#### Record extracts

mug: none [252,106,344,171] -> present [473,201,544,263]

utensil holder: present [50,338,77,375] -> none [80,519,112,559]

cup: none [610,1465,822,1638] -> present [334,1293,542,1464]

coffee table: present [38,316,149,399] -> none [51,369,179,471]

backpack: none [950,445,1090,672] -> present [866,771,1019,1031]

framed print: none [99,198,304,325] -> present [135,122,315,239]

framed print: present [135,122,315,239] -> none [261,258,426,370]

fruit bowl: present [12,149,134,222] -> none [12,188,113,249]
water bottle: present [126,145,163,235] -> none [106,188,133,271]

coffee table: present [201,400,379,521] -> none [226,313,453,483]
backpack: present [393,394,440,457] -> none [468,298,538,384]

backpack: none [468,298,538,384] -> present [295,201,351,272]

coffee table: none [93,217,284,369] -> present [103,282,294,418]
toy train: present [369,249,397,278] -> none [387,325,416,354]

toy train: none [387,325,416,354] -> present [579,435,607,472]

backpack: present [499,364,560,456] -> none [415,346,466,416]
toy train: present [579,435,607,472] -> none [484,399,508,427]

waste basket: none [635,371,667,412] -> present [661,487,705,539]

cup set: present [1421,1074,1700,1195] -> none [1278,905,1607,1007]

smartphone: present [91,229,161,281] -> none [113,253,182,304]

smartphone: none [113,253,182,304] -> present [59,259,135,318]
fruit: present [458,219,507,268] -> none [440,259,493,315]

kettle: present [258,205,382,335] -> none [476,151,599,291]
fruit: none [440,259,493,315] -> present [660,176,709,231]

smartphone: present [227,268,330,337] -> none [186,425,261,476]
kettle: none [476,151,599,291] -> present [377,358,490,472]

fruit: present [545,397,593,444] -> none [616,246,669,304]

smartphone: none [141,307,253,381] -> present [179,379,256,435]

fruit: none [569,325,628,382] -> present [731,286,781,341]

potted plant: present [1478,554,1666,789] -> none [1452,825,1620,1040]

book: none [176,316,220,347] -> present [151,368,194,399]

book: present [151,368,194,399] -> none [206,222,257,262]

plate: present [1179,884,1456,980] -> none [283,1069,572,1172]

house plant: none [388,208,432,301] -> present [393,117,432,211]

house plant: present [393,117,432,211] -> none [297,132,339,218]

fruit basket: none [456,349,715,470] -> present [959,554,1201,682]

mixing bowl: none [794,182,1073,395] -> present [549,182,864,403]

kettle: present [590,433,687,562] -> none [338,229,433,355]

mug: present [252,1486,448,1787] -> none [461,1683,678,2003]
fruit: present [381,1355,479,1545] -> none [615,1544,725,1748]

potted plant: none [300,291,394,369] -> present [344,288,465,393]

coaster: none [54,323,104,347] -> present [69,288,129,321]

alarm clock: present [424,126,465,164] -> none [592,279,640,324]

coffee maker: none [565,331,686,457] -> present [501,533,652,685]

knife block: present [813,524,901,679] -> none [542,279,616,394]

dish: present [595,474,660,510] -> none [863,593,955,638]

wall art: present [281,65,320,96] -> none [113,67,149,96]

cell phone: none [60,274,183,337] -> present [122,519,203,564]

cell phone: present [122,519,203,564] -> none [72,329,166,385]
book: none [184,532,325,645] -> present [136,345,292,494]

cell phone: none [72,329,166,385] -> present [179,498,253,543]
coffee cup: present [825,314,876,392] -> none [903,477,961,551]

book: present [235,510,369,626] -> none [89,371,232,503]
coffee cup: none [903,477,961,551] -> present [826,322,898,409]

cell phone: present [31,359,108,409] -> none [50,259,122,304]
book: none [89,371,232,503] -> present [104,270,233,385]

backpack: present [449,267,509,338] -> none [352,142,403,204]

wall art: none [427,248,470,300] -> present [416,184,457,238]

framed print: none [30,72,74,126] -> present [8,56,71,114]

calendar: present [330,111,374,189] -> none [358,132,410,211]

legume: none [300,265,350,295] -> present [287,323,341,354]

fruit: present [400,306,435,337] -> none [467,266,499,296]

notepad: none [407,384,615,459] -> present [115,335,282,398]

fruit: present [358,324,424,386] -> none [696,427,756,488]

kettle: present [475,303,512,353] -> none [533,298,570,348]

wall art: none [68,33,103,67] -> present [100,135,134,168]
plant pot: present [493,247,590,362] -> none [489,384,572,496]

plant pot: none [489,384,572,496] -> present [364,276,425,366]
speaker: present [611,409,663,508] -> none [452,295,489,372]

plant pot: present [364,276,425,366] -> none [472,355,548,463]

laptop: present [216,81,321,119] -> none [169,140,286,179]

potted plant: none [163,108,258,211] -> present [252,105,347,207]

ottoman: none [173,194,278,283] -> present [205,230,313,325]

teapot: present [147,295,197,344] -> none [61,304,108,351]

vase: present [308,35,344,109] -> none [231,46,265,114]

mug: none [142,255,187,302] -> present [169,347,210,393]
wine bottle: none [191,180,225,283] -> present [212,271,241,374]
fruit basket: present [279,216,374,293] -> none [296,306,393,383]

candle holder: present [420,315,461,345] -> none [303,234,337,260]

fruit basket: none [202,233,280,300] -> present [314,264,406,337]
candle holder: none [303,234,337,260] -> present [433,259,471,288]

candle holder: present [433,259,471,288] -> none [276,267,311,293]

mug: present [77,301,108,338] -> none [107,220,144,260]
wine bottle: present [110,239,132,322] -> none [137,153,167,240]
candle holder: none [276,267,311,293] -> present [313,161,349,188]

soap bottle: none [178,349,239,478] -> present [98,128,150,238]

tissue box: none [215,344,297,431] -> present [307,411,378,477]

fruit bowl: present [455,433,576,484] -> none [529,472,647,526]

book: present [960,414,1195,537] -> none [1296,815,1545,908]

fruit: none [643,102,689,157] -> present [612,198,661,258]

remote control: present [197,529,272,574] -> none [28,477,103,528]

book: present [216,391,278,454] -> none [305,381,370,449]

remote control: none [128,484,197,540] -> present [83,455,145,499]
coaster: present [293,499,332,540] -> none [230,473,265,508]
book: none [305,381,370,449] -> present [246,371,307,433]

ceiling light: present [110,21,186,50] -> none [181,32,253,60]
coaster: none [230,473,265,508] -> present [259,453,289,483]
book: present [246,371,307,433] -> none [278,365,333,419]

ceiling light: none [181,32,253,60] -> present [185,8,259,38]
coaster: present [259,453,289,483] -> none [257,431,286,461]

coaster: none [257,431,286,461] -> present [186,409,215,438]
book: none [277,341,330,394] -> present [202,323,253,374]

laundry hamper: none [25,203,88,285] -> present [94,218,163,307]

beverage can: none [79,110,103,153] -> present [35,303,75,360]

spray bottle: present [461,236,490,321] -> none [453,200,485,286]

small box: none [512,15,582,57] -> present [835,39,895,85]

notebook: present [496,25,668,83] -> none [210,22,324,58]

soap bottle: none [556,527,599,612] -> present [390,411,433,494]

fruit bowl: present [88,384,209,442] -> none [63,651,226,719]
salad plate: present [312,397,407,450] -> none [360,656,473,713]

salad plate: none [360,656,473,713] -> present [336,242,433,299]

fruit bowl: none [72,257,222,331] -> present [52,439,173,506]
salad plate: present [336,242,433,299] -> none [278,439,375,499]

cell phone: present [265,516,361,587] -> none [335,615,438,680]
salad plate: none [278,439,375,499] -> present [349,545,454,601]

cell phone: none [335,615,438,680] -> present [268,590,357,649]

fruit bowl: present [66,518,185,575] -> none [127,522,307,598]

########

* **Aim of the exercise**
From the records above, give again exactly the lines running from the line with "book: none [305,381,370,449]" to the line with "salad plate: present [336,242,433,299]", inclusive.

* **Written reply**
book: none [305,381,370,449] -> present [246,371,307,433]

ceiling light: present [110,21,186,50] -> none [181,32,253,60]
coaster: none [230,473,265,508] -> present [259,453,289,483]
book: present [246,371,307,433] -> none [278,365,333,419]

ceiling light: none [181,32,253,60] -> present [185,8,259,38]
coaster: present [259,453,289,483] -> none [257,431,286,461]

coaster: none [257,431,286,461] -> present [186,409,215,438]
book: none [277,341,330,394] -> present [202,323,253,374]

laundry hamper: none [25,203,88,285] -> present [94,218,163,307]

beverage can: none [79,110,103,153] -> present [35,303,75,360]

spray bottle: present [461,236,490,321] -> none [453,200,485,286]

small box: none [512,15,582,57] -> present [835,39,895,85]

notebook: present [496,25,668,83] -> none [210,22,324,58]

soap bottle: none [556,527,599,612] -> present [390,411,433,494]

fruit bowl: present [88,384,209,442] -> none [63,651,226,719]
salad plate: present [312,397,407,450] -> none [360,656,473,713]

salad plate: none [360,656,473,713] -> present [336,242,433,299]

fruit bowl: none [72,257,222,331] -> present [52,439,173,506]
salad plate: present [336,242,433,299] -> none [278,439,375,499]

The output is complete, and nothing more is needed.